TL;DRParse bank statement PDFs into structured transactions in Python: multi-page tables, running-balance reconciliation, scanned OCR, and the code to do it.

Direct answer: Extract structured transactions from a bank statement PDF with pip install pdfmux and process("statement.pdf", output_format="json"). The JSON gives you per-page tables plus a confidence score, so you parse transaction rows (date, description, debit, credit, balance) into clean records and then run a running-balance reconciliation to catch any row the parser dropped. The reconciliation step is the part most tutorials skip — without it, a single missed or duplicated row silently corrupts the total, and you won’t notice until the numbers don’t tie out three weeks later. Bank statements are harder than invoices because the transaction table spans pages, repeats its header on each one, and every bank lays it out differently.
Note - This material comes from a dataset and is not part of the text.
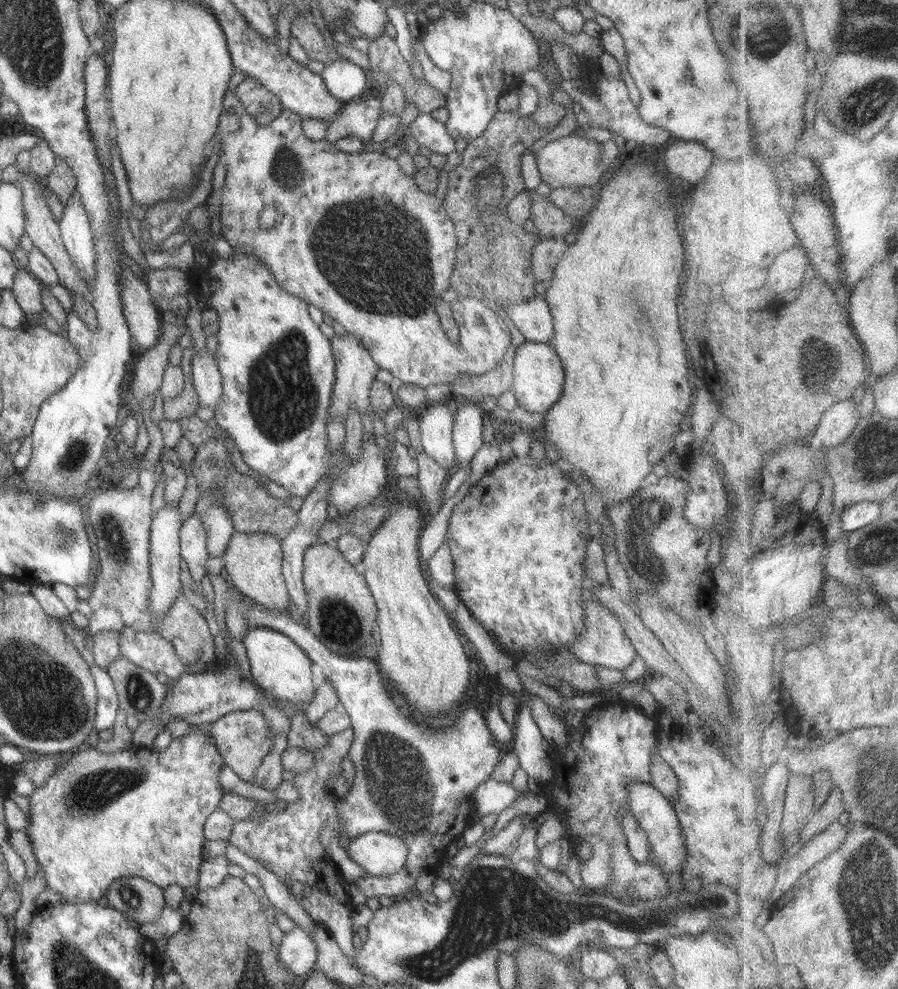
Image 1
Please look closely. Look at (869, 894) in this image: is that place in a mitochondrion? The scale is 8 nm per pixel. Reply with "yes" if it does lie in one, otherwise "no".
yes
Why bank statements are harder than invoices

An invoice is a single structured document — one issuer, one layout, a handful of totals. A bank statement is the opposite: a long transaction ledger that breaks across page boundaries, with three traps that wreck naive extraction.

  1. Multi-page tables. A 6-month statement can run 12 pages. The transaction table starts on page 1 and continues to page 12, with the column header (Date | Description | Debit | Credit | Balance) repeated at the top of each page. A parser that treats each page independently will read those repeated headers as data rows.
  2. Per-bank layout variance. HSBC, Chase, Emirates NBD, and Wise all render statements differently — column order, date format, whether debits are negative or in a separate column, where the running balance sits. There is no single schema.
  3. Scanned statements. Many people upload a phone photo or a scan of a printed statement. Those pages have no text layer at all, so you need OCR before you can parse anything.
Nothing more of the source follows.